The sectarian divisions in public jobs have negatively affected the human rights situation in Lebanon. Also, the country’s geographical proximity with the Israeli occupation forces serves as a cover to suppress freedom of opinion and expression. On the other hand, media institutions in Lebanon have suffered from a suffocating financial crisis due to the weak advertising production industry because of the high printing costs, which prompted Joseph Kosseifi – Head of the Press Editors Syndicate, to demand a legislative session on media-related laws to introduce a new modern media law.

Second: Legislative and legal developments

Lebanon didn’t witness any legislative changes pertaining to freedom of opinion and expression during 2019 (1). However, under pressure from nationwide protests that swept the country, the government adopted on 21 October, in an official document, a package of resolutions to contain the crisis, including; abolishing the Ministry of Information no later than 30 November 2019, drafting laws that seek to restore stolen public funds and establishing an anti-corruption committee by the end of the year (2).

Third: Cases with the most impact on freedom of expression

Freedom of expression in Lebanon has been affected by a number of issues that garnered widespread press attention, both in Lebanon and the Arab world. On October 17, Byblos International (music) Festival announced that it had dropped from its line-up a concert by Mashrou’ Leila pop band, which was scheduled to take place in Byblos, North Lebanon on August 9, following fierce backlash that reached to death threats from Christian groups claiming that the band’s songs “insult Christianity”. Another critical issue was the Lebanese Ministry of Labor’s decision to activate labor laws that oblige all foreign workers, including Palestinians, to acquire the necessary work permits that would grant them the legal status to work in the country.

Fourth: Violations of freedom of expression 

Prevention from work/Ban

The Lebanese authorities had prevented a number of festive and music activities under the pretext of “insulting religions”, “having ties to Israel”, or “breaching Sharia rules”.
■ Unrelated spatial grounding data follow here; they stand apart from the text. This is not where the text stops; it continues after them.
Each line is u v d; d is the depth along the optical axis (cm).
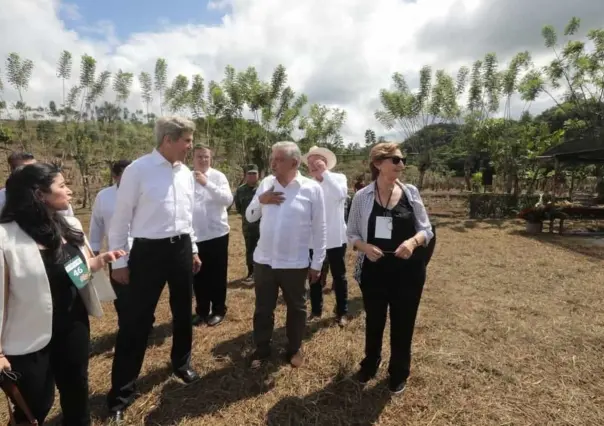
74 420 208
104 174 1586
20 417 187
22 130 1409
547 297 482
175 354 286
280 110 1470
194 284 397
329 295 491
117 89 1396
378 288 262
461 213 1442
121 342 252
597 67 1245
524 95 1330
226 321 405
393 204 256
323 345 347
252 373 301
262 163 1505
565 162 1295
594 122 1337
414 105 1403
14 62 1288
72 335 195
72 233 199
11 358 174
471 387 283
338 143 1698
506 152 1361
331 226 385
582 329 380
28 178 179
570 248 788
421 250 255
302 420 248
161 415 253
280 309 439
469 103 1417
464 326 388
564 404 263
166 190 254
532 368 309
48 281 177
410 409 259
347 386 282
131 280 254
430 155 1471
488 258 697
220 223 393
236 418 250
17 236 173
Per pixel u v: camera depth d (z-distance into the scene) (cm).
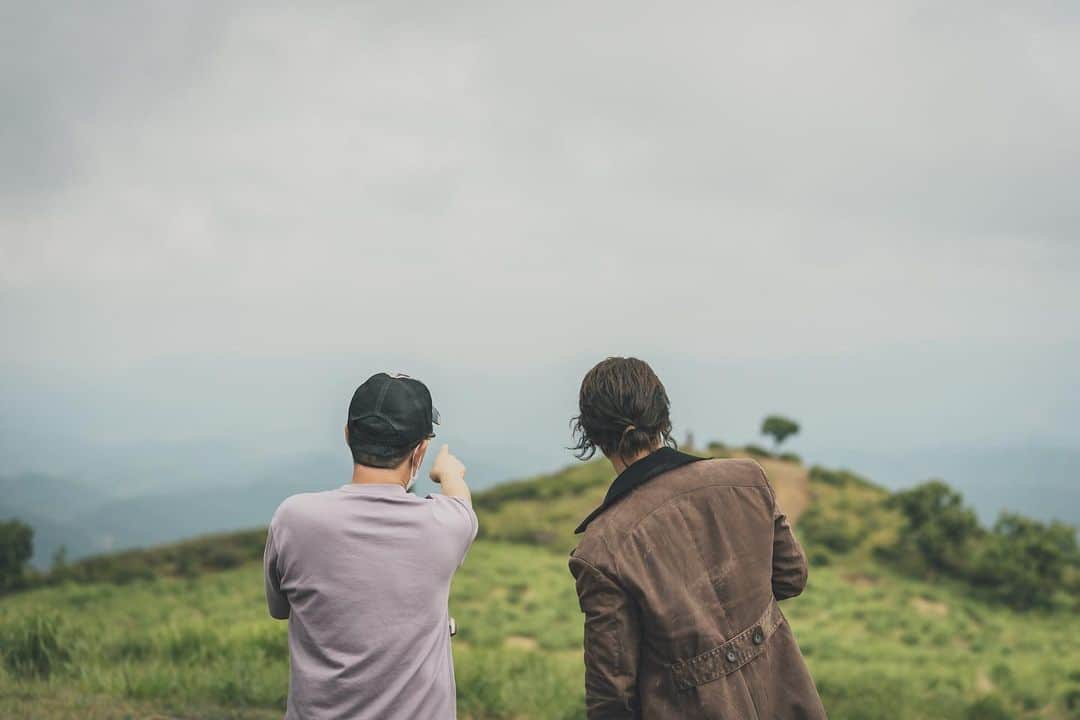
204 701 685
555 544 3450
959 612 2686
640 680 235
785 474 4444
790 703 240
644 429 250
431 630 231
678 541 236
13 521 3025
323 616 226
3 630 843
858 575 3120
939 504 3344
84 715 584
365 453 244
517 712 788
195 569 3089
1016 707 1330
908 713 984
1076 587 3158
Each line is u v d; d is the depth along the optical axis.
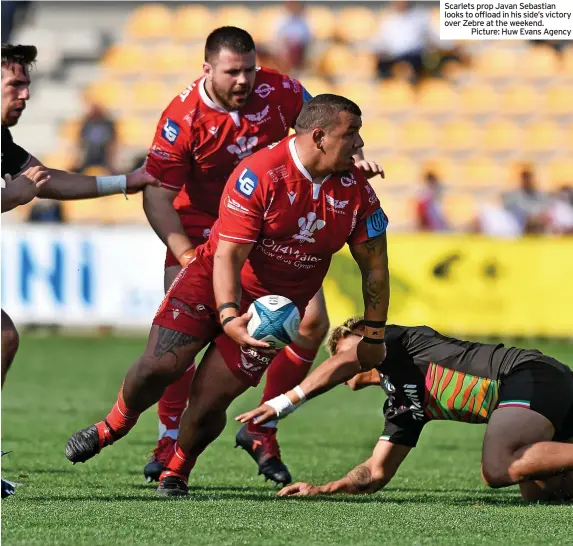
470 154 65.12
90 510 16.75
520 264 50.59
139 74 71.75
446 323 50.78
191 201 21.97
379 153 65.56
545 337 50.69
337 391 41.78
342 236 17.58
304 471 23.69
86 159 59.38
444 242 50.81
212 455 26.11
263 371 18.53
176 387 21.50
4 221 58.41
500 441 17.59
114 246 51.56
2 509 16.70
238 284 17.47
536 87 67.56
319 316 21.64
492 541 14.58
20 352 49.31
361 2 72.75
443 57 67.38
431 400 18.84
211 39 20.22
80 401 35.91
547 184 62.88
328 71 67.81
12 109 17.98
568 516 16.81
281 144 17.20
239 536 14.73
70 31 76.12
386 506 17.80
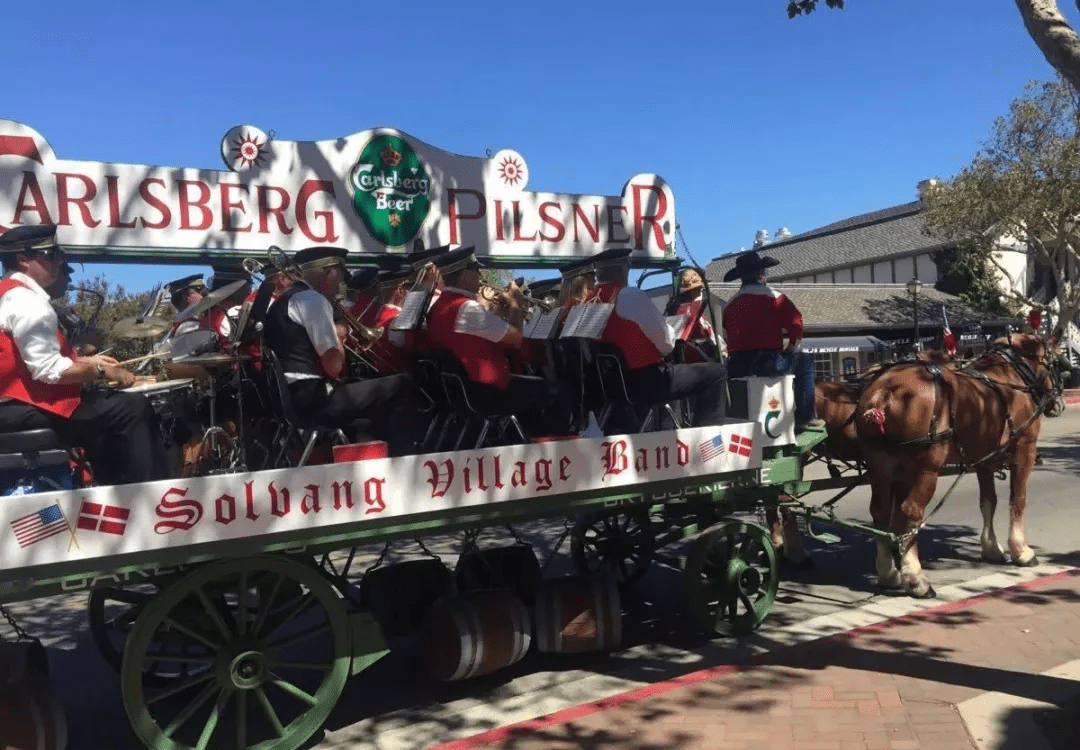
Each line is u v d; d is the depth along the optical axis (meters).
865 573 8.03
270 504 4.36
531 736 4.79
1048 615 6.43
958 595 7.12
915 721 4.68
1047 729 4.46
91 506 3.94
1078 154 25.20
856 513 10.60
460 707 5.30
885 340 31.94
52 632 7.22
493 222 7.02
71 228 5.48
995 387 7.49
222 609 4.94
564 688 5.54
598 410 6.02
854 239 42.12
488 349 5.27
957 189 27.72
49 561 3.84
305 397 4.75
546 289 7.38
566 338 5.81
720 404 6.34
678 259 7.83
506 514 5.12
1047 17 5.10
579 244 7.39
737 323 7.09
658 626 6.74
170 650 5.65
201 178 5.88
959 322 32.00
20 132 5.31
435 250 5.99
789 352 6.98
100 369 4.28
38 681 4.28
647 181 7.70
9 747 4.11
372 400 5.00
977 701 4.88
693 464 5.78
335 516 4.52
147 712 4.36
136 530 4.04
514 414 5.52
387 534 4.75
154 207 5.73
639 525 7.11
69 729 5.20
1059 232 27.06
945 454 6.99
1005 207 26.50
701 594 6.14
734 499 6.30
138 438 4.47
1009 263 34.97
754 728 4.72
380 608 5.94
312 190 6.28
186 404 5.39
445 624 5.29
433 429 5.68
For instance, Lebanon’s General Security office barred the International Brazilian Metal Band “Sepultura” from entering the country to perform a concert in Beirut on the 28th of April, over the band’s alleged “insults towards Christianity” and “past support of Israel”; claiming that the band members are devil worshipers, had previously performed in Israel and that they filmed a video clip supporting Israel.

Also, on July 16, the Lebanese security forces prevented a march for Palestinian refugees, organized by Palestinian institutions and societies operating in Lebanon, from heading to the parliament headquarters in the capital Beirut, in protest against the Ministry of Labor’s decision to compel Palestinian workers to obtain official work licenses to be able to work legally Lebanese territory.

Furthermore, on July 30, Byblos International Festival announced the cancelation of Mashrou’ Leila pop band’s performance, which was scheduled for August 9, following threats to kill the festival’s fans over claims that band’s songs “insult Christianity”.

The financial crisis witnessed by Lebanon has also played a clear role in closing Lebanon’s old newspapers and television channels. For example, Lebanon’s former Prime Minister Saad Hariri and the head of the Future Movement (FM) Saad al-Hariri announced, on September 18, the suspension of work at his “Future” TV satellite television channel for the same financial reasons that led to the closing of Al-Mustaqbal (Future) newspaper.”


The role of censorship became clear through the Lebanese General Security’s intervention to remove pictures or topics from foreign newspapers that are being distributed and operating in the country. For instance, on 7 February 2019, a caricature by the Italian cartoonist, Marco de Angelis, was censored by the Lebanese authorities for depicting the Iranian Ayatollah Ali Khamenei with lightning bolts coming out of his head, seemingly zapping protesters around him. The cartoon was banned from the February 7 issue of the French weekly “Courrier International” after it was covered by gray non-transparent stickers.

Blocking websites/services

Lebanon’s Ministry of Communications used the policy of blocking websites to crackdown on critical voices and to attempt to appease conservative groups. On 21 April 2019, the Lebanese authorities blocked “This is” website specializing in documenting violations against foreign workers in Lebanon. Also, on May 24, upon the Public Prosecution’s approval, the Director General of Investment and Maintenance at the Ministry of Communications, Bassel Al Ayoubi, ordered the blocking of the popular gay dating application Grindr, which is widely used by the LGBT+ community.


Journalists, social media activists and protesters had been subjected to a large-scale during the year, either by the security forces or by members of different Lebanese sects. For example, Lebanese satellite channel Al-Jadeed TV’s headquarters was the target of an attack by unknown assailants who threw a hand grenade at the building from a four-wheel drive vehicle before they fled the scene. No one was harmed in the blast, which damaged the channel’s building and the nearby cars.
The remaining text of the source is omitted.